There is actually a high degree of consensus about the need to reform the rules, Abernathy said. “The main differences are the priorities, which vary as much between the banks as they do between the industry and the regulators.”
For example, a bank’s attitude to liquidity coverage ratios (which measure high-quality assets that can be used to meet a bank’s short-term liquidity needs) will vary depending on the level of deposits held. Similarly, attitudes to the leverage ratio (measuring a bank’s equity relative to its debt) vary depending on the level of “riskless assets” it holds. But authorities are under pressure to review both.
Greater clarity around the stress testing introduced by Dodd-Frank and administered by the Federal Reserve may be an even higher priority. Bankers say they are happy to submit to stress tests, but want greater transparency about the specifics on how they are judged. One US bank CEO told IFR that the Federal Reserve was reluctant to share such specifics, for fear banks would reverse-engineer their models to game the system. But change is coming.
Regulators say there is no value in the information they have gathered from stress tests on smaller banks. Amending the rules to ensure the tests only apply to larger banks will therefore free smaller banks from this burden – with no loss to the quality of information being gathered by authorities.
There is also general agreement on the need to trim down the number of ways regulators measure capital, which currently stands at more than 12. Many bankers believe this could be brought down to five or six without undermining the requirement for banks to be well capitalised.
“The ABA felt that simplification of the capital rules should be the priority,” said Abernathy. “But regulators saw stress testing as a bigger priority. We didn’t see living wills as being in play, but regulators did, which is fine.”
The rules requiring living wills for banks were unprecedented, so it was hardly surprising when they experienced significant teething problems.
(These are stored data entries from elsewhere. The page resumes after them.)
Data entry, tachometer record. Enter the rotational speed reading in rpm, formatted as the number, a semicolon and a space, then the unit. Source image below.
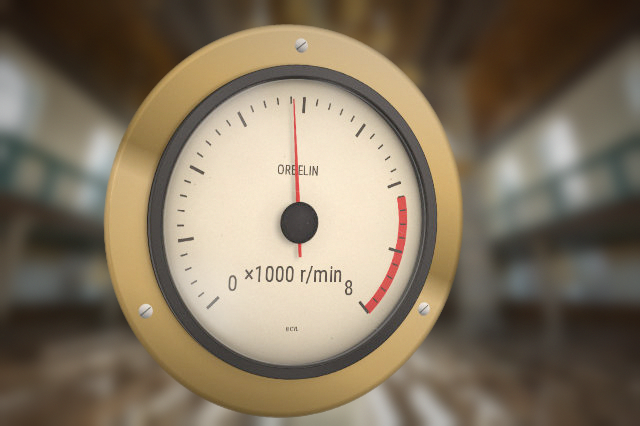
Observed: 3800; rpm
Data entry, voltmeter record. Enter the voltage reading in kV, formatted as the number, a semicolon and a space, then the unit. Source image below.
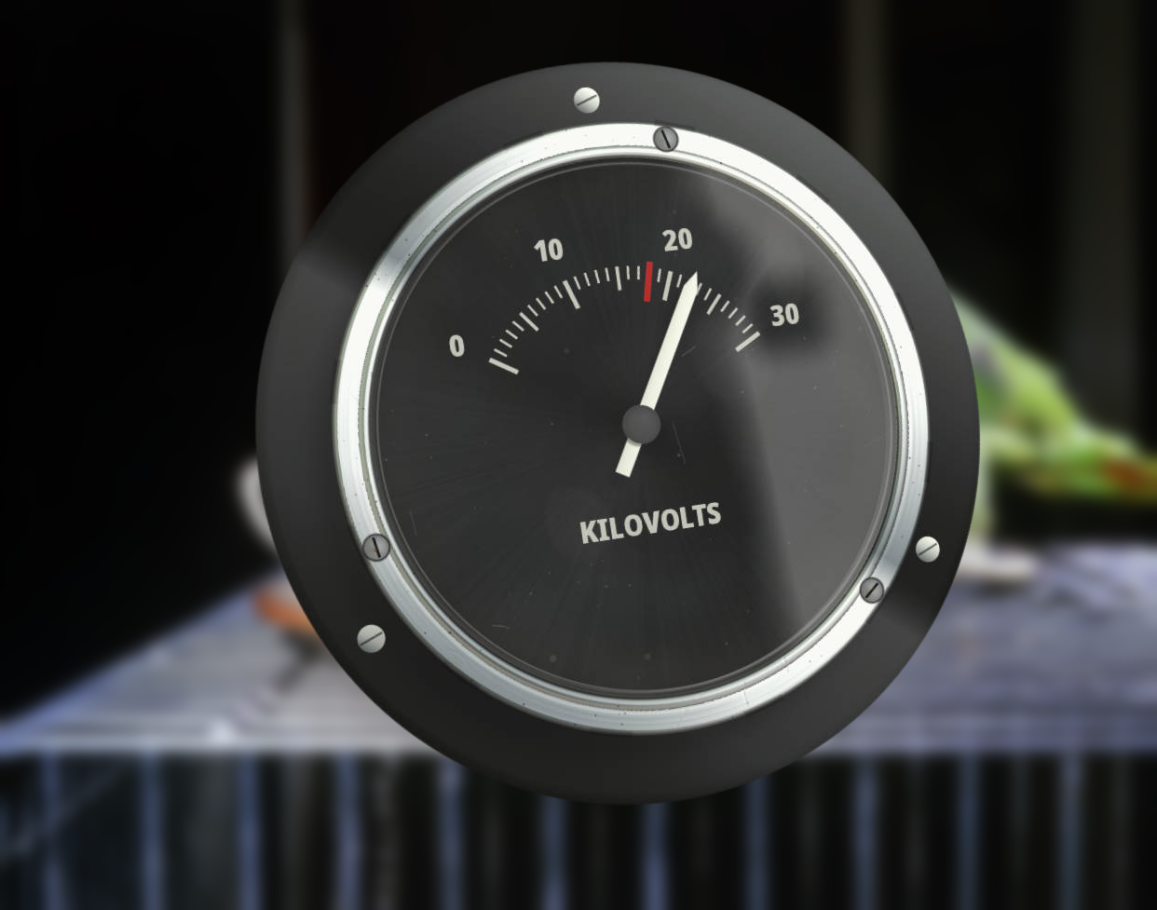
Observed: 22; kV
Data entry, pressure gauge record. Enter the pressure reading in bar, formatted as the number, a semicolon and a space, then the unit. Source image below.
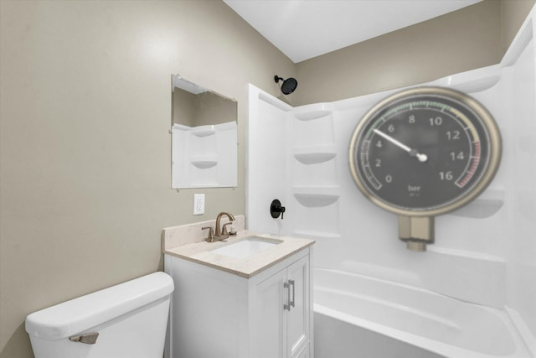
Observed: 5; bar
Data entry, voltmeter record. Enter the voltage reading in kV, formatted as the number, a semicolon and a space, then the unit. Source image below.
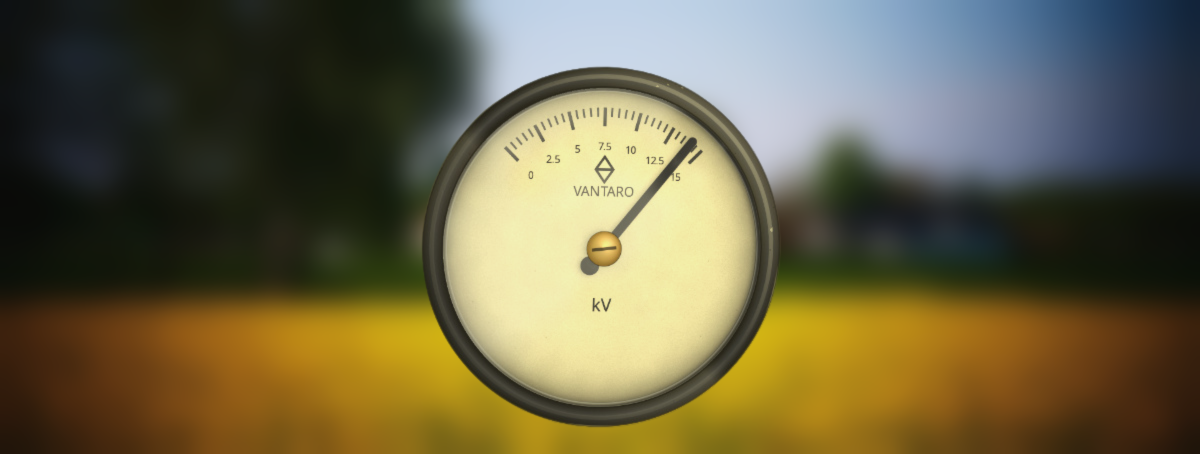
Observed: 14; kV
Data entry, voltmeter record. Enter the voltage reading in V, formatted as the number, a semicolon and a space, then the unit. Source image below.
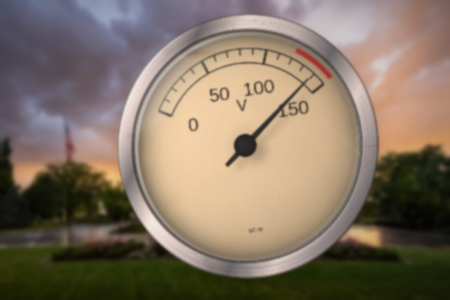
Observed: 140; V
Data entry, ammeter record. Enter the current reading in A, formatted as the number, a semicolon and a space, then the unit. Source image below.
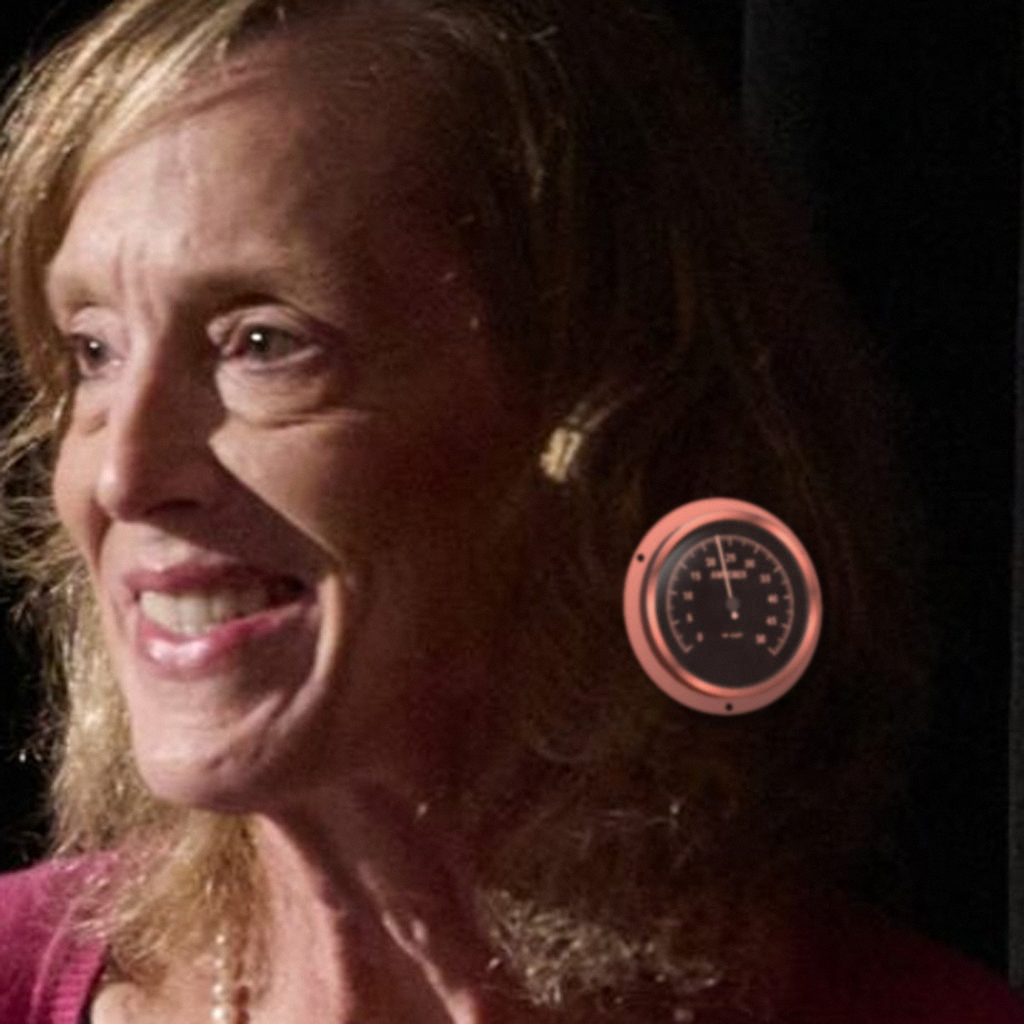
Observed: 22.5; A
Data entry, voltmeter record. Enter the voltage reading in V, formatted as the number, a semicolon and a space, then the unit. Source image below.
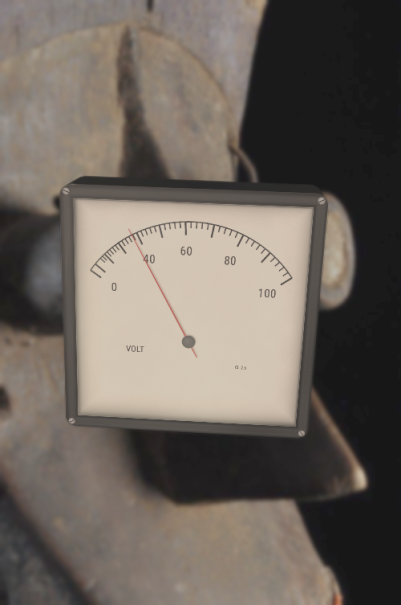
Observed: 38; V
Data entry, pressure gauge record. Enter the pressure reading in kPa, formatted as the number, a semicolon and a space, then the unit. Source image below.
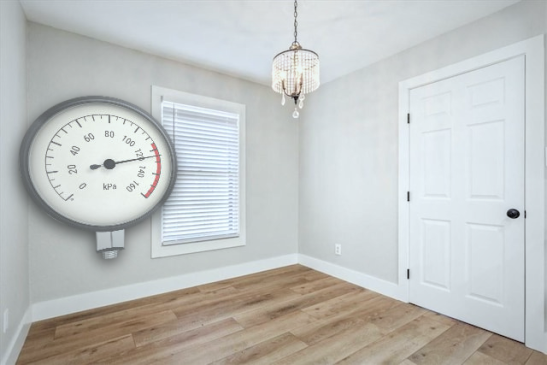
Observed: 125; kPa
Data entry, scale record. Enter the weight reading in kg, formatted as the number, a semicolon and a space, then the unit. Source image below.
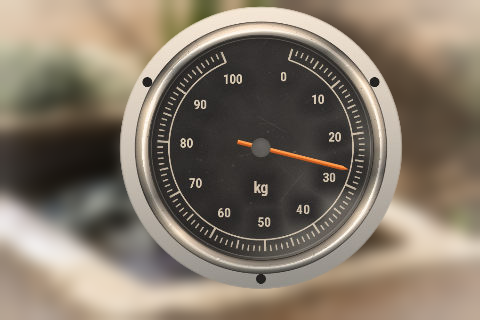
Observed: 27; kg
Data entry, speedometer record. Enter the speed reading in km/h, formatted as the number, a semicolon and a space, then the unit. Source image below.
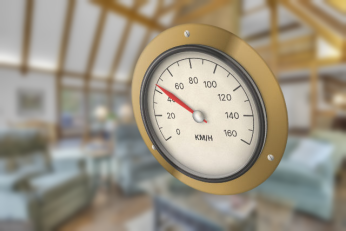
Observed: 45; km/h
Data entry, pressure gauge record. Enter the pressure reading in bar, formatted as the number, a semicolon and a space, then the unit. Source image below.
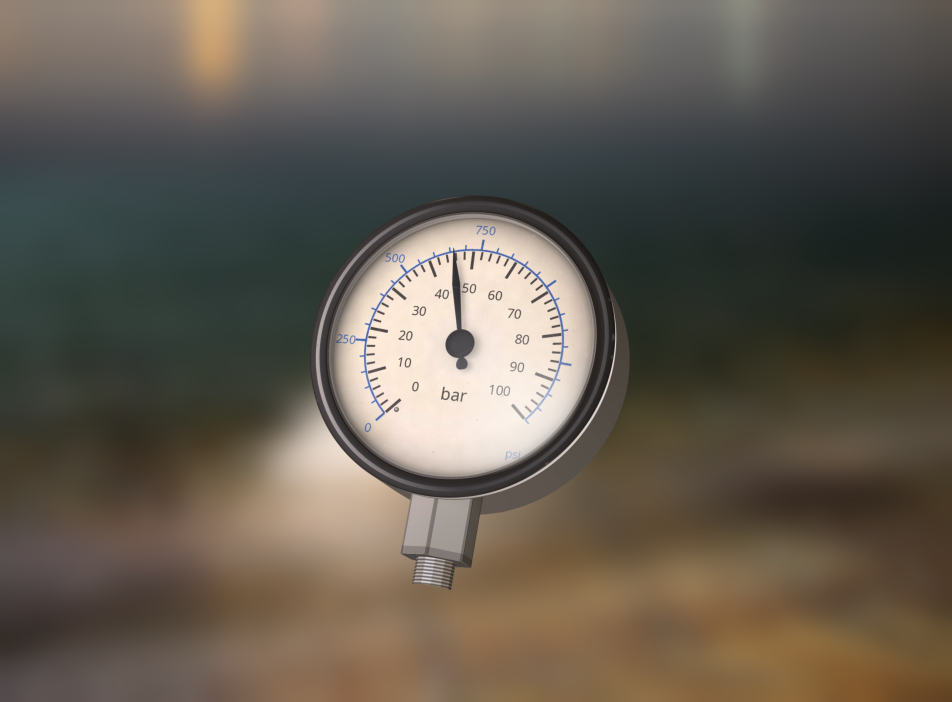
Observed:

Constant changes to the details left banks struggling to keep up, and it was clear the regulation wasn’t working. The decision to make wills biennial does not roll back the original regulation, but should make it more effective.
Optimists say such reforms will ensure the best elements of the current regime will be kept, while pointless and growth-sapping elements are discarded.
Ireland said: “The rules that came out after the Great Depression included Glass-Steagall, and it took until 1999 to roll that back. And even then they didn’t get rid of all of it. We can’t be sure that it will take that long to reassess Dodd-Frank, but there is cause for hope that it will not.”
If authorities can strike the right balance, the result could be a system that is both safe and vibrant – and one that allows the economy to flourish.
“It is only recently that the return on equity has started to hit that 10% level that attracts new capital to banks,” said Abernathy.
“That is understandable. After the crisis the top priority was making the industry safe. It is only now that goal has been achieved that they could turn their attention to making it sound as well.”